_What is required_.
Filter the listing below down to the lines containing the word "Figure".

_Data shown_.
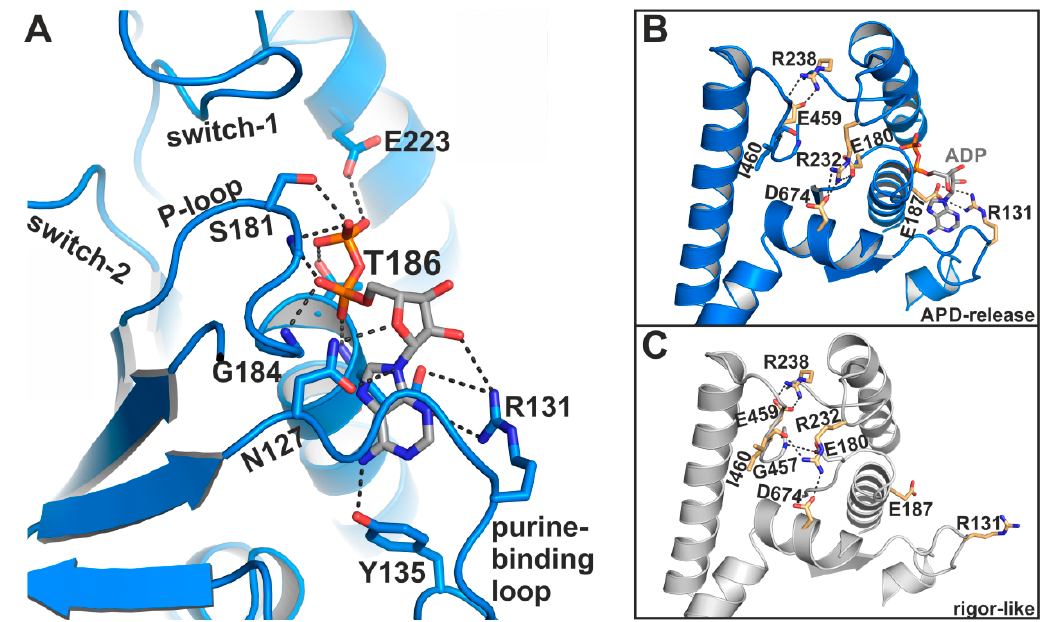
Figure 4. The myosin-II · ADP · blebbistatin crystal structure shows unique conformational features in the active site. ( A ) ADP interacts with its phosphate groups, primarily with the reoriented P-loop. The β -phosphate is partially unbound and oriented towards the surrounding water at the protein surface. The adenosine base of the nucleotide is nestled into a groove, formed by a salt-bridge between Arg131 and Glu187. ( B ) Close-up view on the active site in the myosin-II · ADP · blebbistatin structure shows the critical salt-bridge between switch-1 (Arg238) and switch-2 (Glu459), as well as the newly identified salt-bridge between Arg131 and Glu187 that stabilizes ADP in the release position. A third, complex salt-bridge between Arg232 (switch-1), Asp674 (SH2-helix), and Glu180 (P-loop) seems to be important for mediating the chemomechanical coupling between the active site, the actin-binding region and the mechanical converter / lever arm. ( C ) Close-up view on the active site in the rigor-like, nucleotide-free myosin-II structure. Due to slight adjustments to the active site, the interaction network around Arg232 is altered as compared to the myosin-II · ADP · blebbistatin structure, and Arg232 interacts with Asp674 (SH2-helix), and Ile460 (switch-2), while Glu180 (P-loop) formed a hydrogen-bond to Gly457 (switch-2) in this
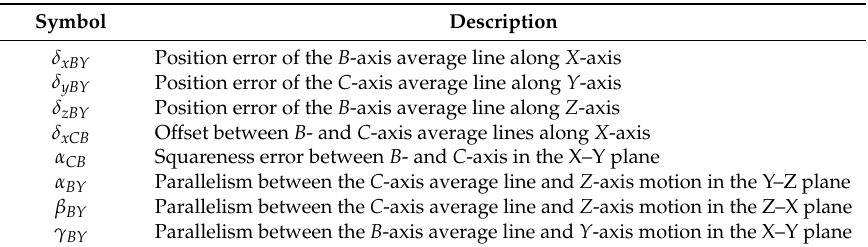
Table 2. List of geometric errors of rotary axes.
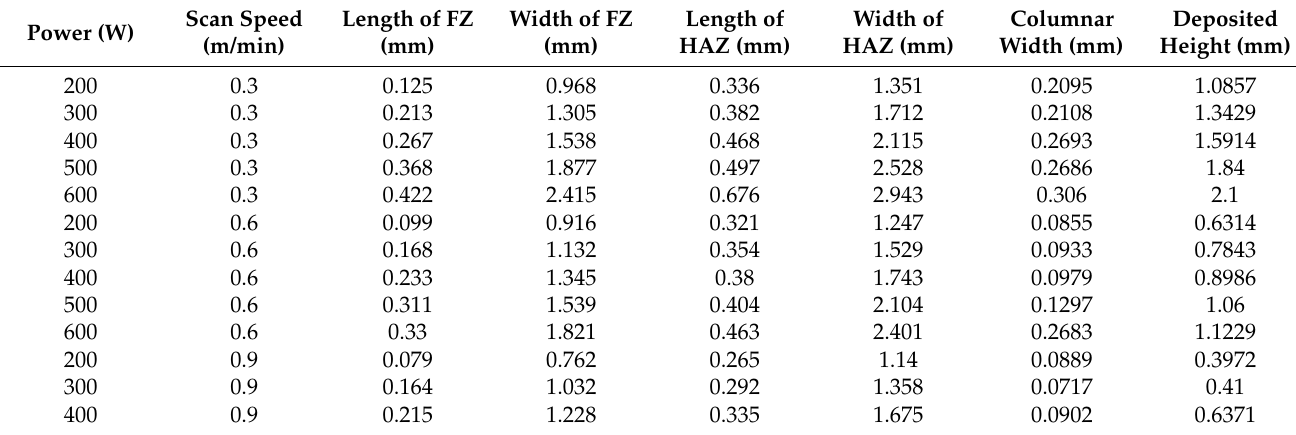
Figure 1. Macroscopic images of direct energy deposition-processed Ti–6Al–4V alloy samples fabricated at various powers and scan speeds. Table 1. Measured values of the melt pool and deposit geometries and average columnar grain size of DED-processed Ti–6Al–4V alloy samples under various process conditions.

_Solution for this problem_.
Figure 4. The myosin-II · ADP · blebbistatin crystal structure shows unique conformational features in the active site. ( A ) ADP interacts with its phosphate groups, primarily with the reoriented P-loop. The β -phosphate is partially unbound and oriented towards the surrounding water at the protein surface. The adenosine base of the nucleotide is nestled into a groove, formed by a salt-bridge between Arg131 and Glu187. ( B ) Close-up view on the active site in the myosin-II · ADP · blebbistatin structure shows the critical salt-bridge between switch-1 (Arg238) and switch-2 (Glu459), as well as the newly identified salt-bridge between Arg131 and Glu187 that stabilizes ADP in the release position. A third, complex salt-bridge between Arg232 (switch-1), Asp674 (SH2-helix), and Glu180 (P-loop) seems to be important for mediating the chemomechanical coupling between the active site, the actin-binding region and the mechanical converter / lever arm. ( C ) Close-up view on the active site in the rigor-like, nucleotide-free myosin-II structure. Due to slight adjustments to the active site, the interaction network around Arg232 is altered as compared to the myosin-II · ADP · blebbistatin structure, and Arg232 interacts with Asp674 (SH2-helix), and Ile460 (switch-2), while Glu180 (P-loop) formed a hydrogen-bond to Gly457 (switch-2) in this
Figure 1. Macroscopic images of direct energy deposition-processed Ti–6Al–4V alloy samples fabricated at various powers and scan speeds. Table 1. Measured values of the melt pool and deposit geometries and average columnar grain size of DED-processed Ti–6Al–4V alloy samples under various process conditions.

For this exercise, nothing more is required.